私がリビアの大学を終え、レバノンのベイルートに駐在員として、住み始めてからの知り合いだった。彼は当時、PLOのレバノン代表として、ベイルートに居を構えていた。
彼は私が一介の25、6歳の若造であったにもかかわらずに、気さくに会ってくれ、パレスチナの話をしてくれた。事務所は大きくはなかったが、結構毎日忙しそうに、動き回っていたようだ。
ある朝、約束があり彼の事務所に出かけてみると、窓ガラスが割れ、事務室内は散々な状態だった。しかし、彼は「クッス・ウンム=マザー・ファッカー」と言って笑い、何事もなかったように、散らばる事務室の片づけを自分で始めた。

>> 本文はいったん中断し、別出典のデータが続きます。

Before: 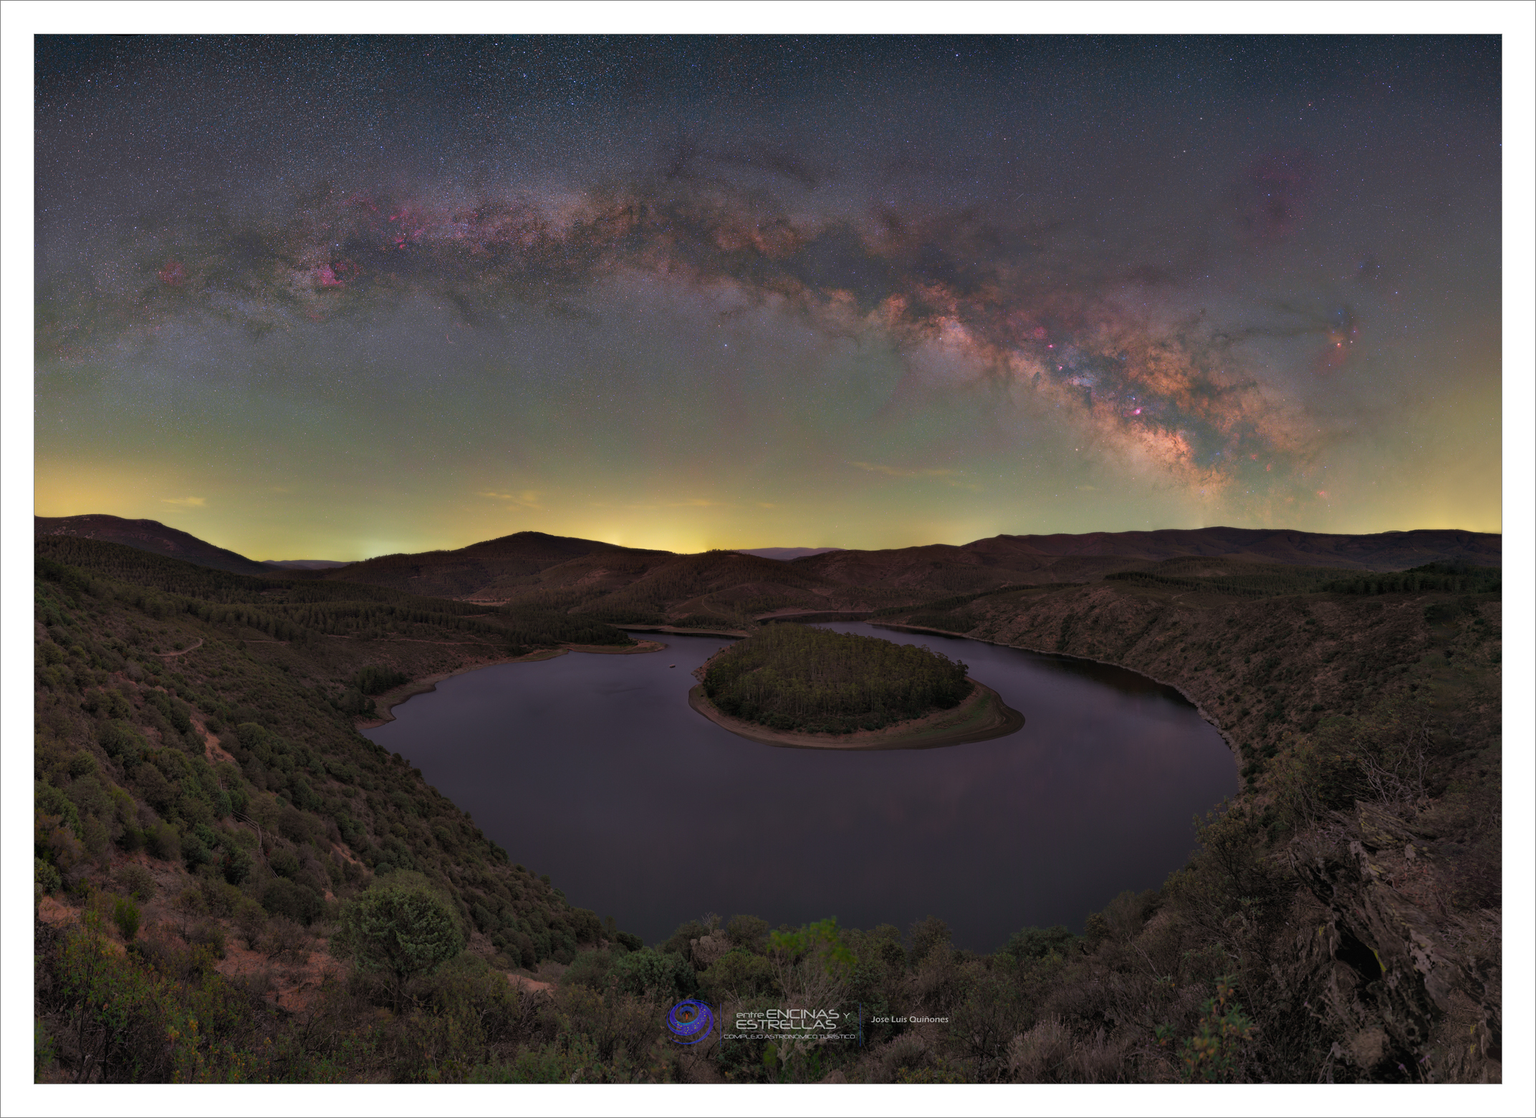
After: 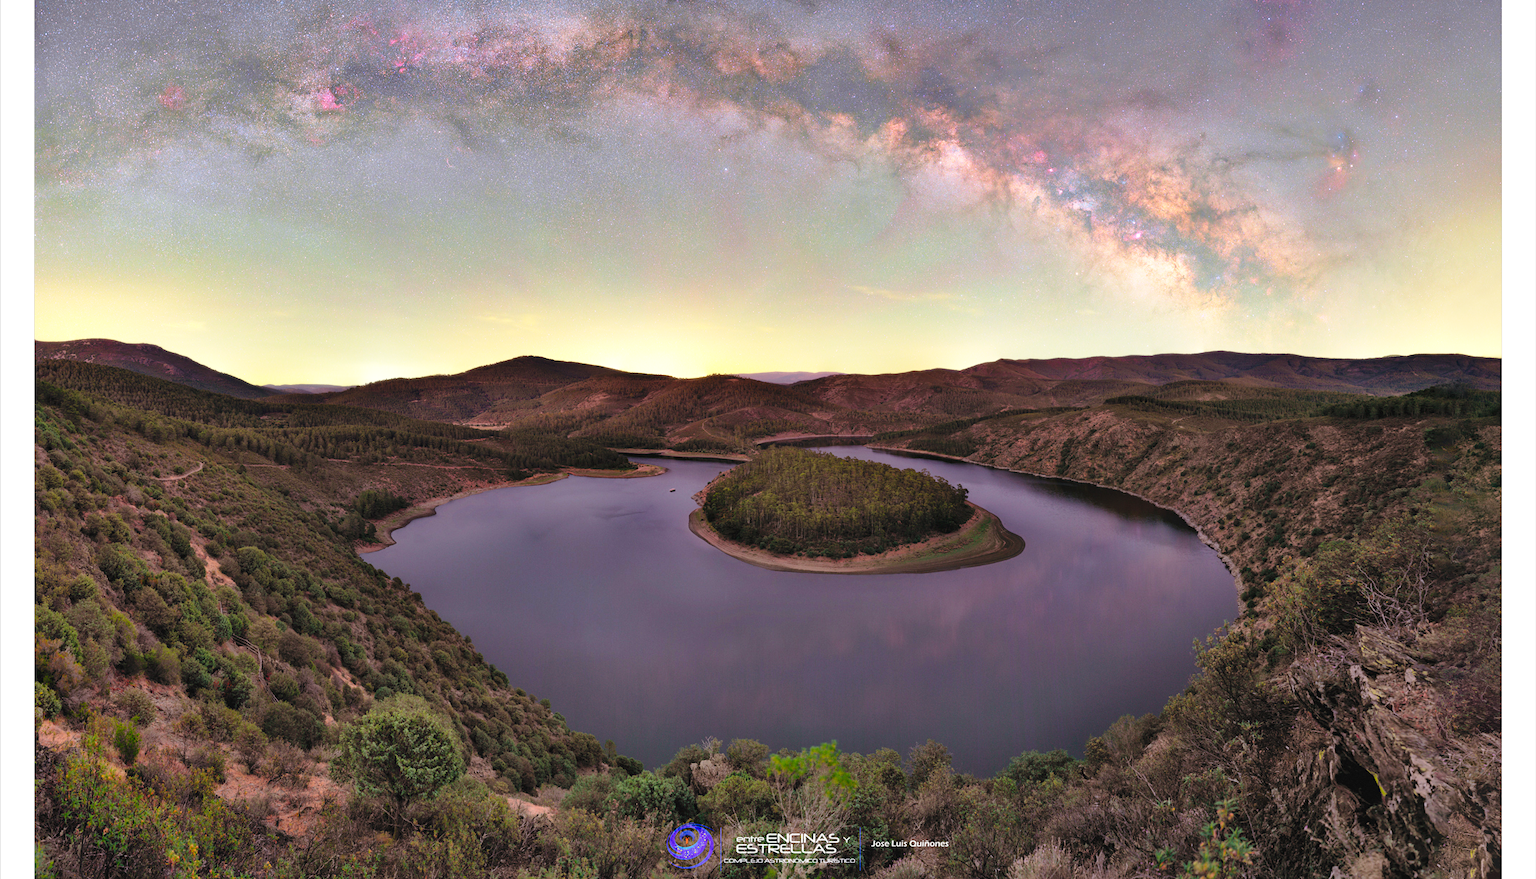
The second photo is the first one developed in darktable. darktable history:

当時42.3才だったろうか。なかなかのハンサムな中年で、しゃれっ気もあった。ベイルートは中東のパリと言われているだけに、ベイルートでは1カ月程度の遅れで、パリのファッションのコピーや、本物を購入できたのだが、彼は何時も、最新のファッションで身を包んでいた。
レバノンが内戦状態になり始めた頃に、彼の事務室を訪ねた時は、私が彼の部屋に通されて待っていると、入室するなりSWのリボルバー式拳銃を、腰の背から抜き取り、机の上に置いたことがある。

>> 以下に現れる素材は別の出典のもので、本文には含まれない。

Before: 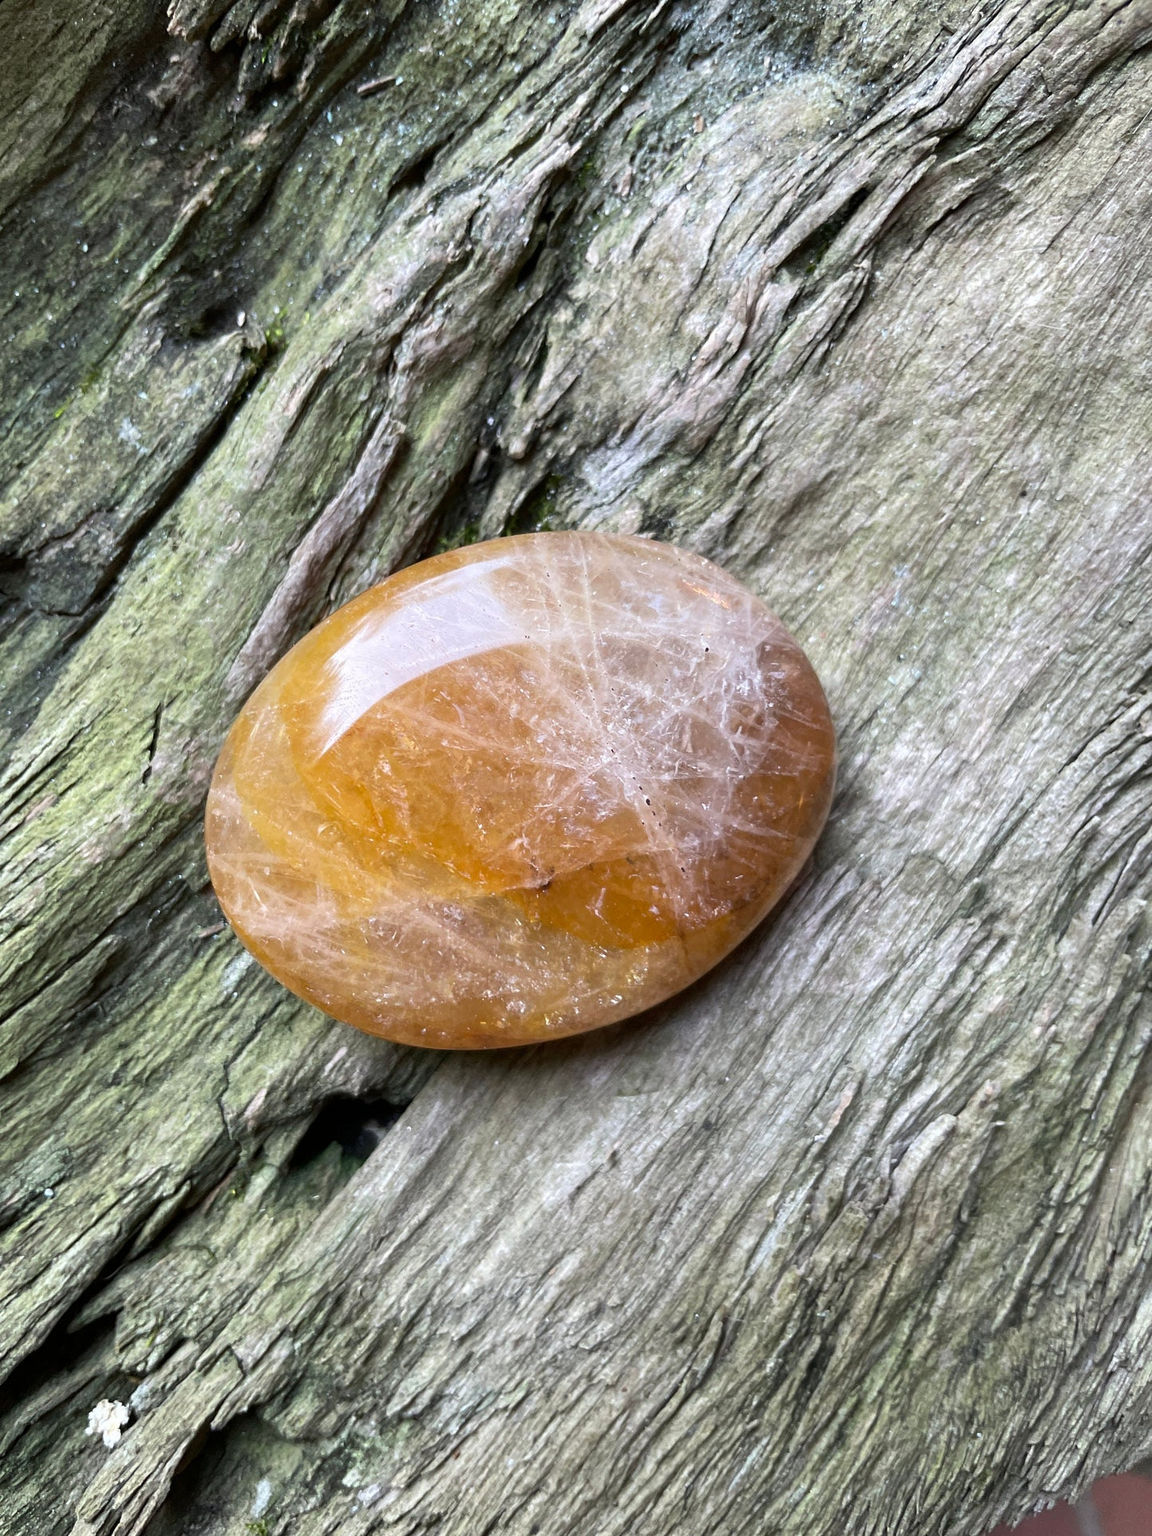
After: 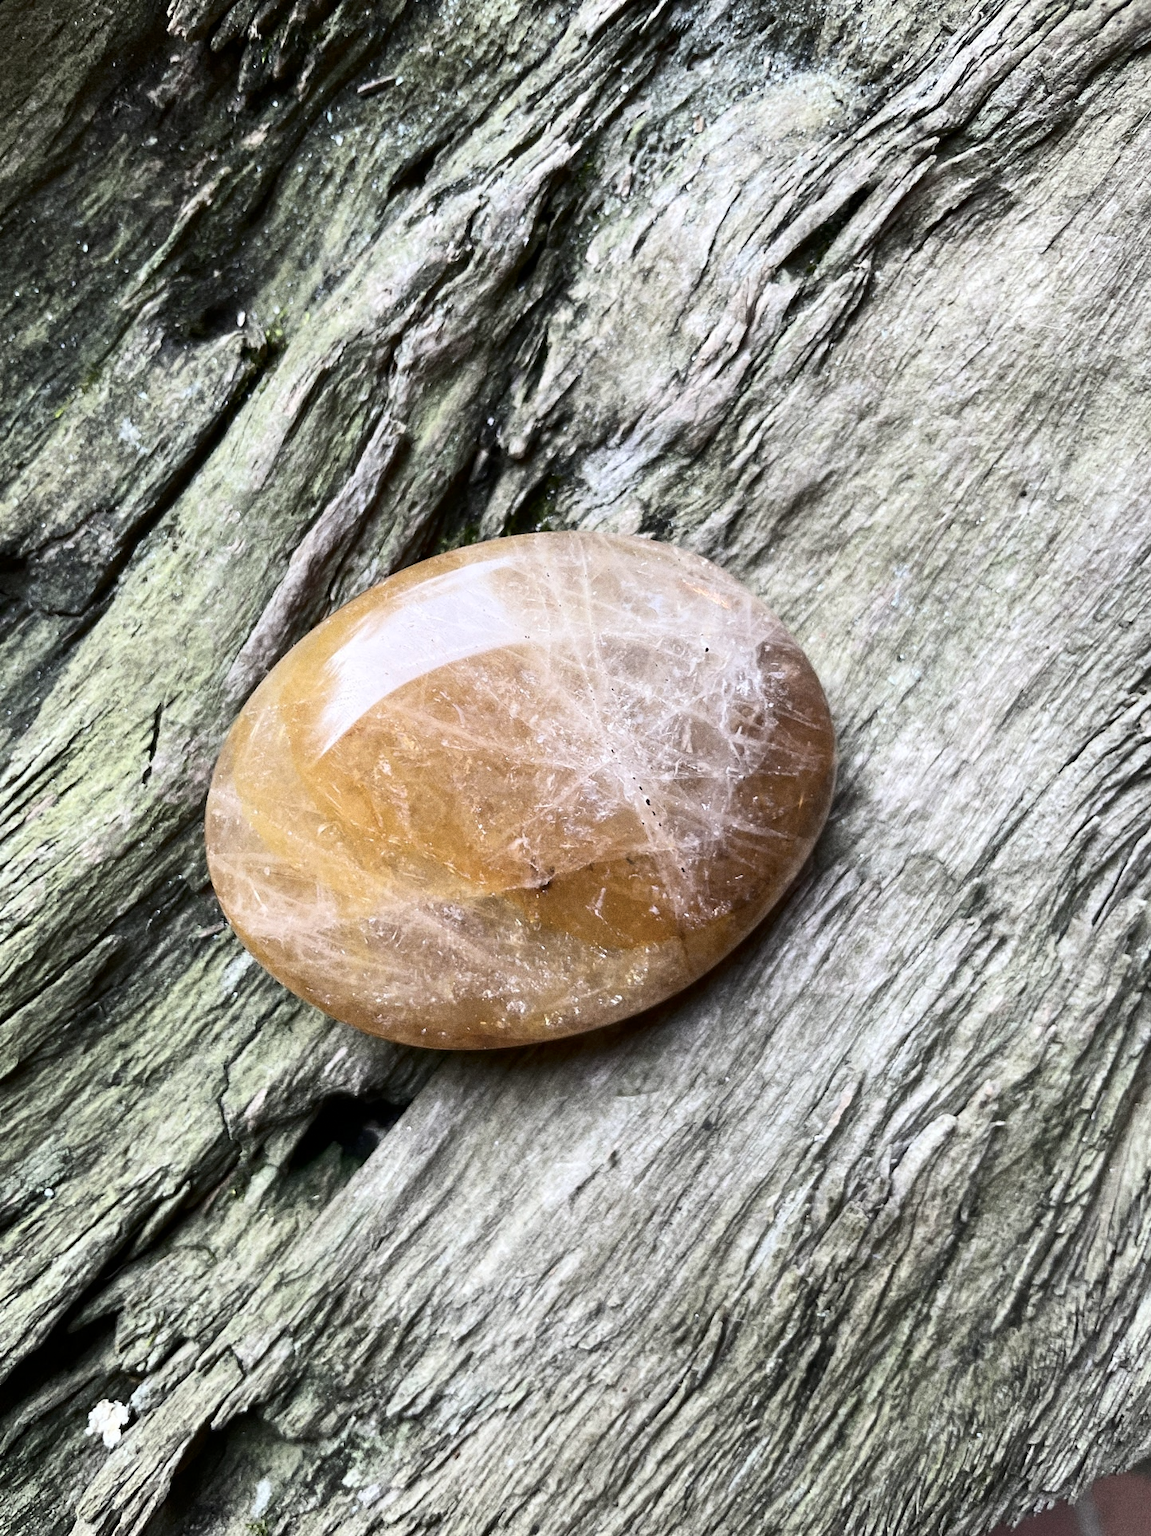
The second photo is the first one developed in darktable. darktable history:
contrast brightness saturation: contrast 0.25, saturation -0.31
grain: strength 26%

「それはアメリカ製じゃないの?」と言うと「いいものは国籍に関係ないさ」と笑って見せた。パレスチナのゲリラ(コマンド)と言えば、カラシニコフ銃が定番で、最も知られていただけに、パレスチナ人の彼が敵性国である、アメリカの拳銃を愛用しているのは、若い私には意外だったのだ。

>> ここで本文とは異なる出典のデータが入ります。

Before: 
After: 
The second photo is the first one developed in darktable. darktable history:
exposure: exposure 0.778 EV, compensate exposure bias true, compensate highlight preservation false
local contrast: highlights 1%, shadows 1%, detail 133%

シャヒーク・エルホート氏が私に示してくれた現実は、その後のPLOの動きにも表れてきた。結局、PLOはアメリカをイスラエルの擁護者として非難しながらも、アメリカ抜きの問題解決はない、という現実路線に向かって行ったのだ。
その成果が、オスロ合意であり、ホワイト・ハウスでの和平調印であり、アラファト議長のガザ帰還であったのだ。
若い私には、極めてカッコイイ存在であった彼は、1993年の段階で、PLOの結成当時からのメンバーであったにもかかわらず、イスラエルとの和平を理由に、PLOから脱退していたのだ。
彼は1935年、現在のイスラエルのジャッファの出身で、1948年に父祖の地を追われ、レバノンに移住していたのだ。考えようによっては、自分に正直な人物だったのであろう。もし、和平に反対していなければ、彼は押しも押されぬ、パレスチナ自治政府の要職に就任し、多額の金を得る状態に、なっていたのであろうに。
77歳になった彼の晩年の写真をネットで見た。かつては、なかなかのハンサムな人物だった彼が、何処にもいそうな普通の老人の顔に変っていた。人が老いるということは、そういうことなのだろう。
老いた彼の表情には、寂しさは感じられるものの、政治に携わる老人に共通する、不潔感は感じられなかった。そのことは、彼の死が大往生であった、ということだろう。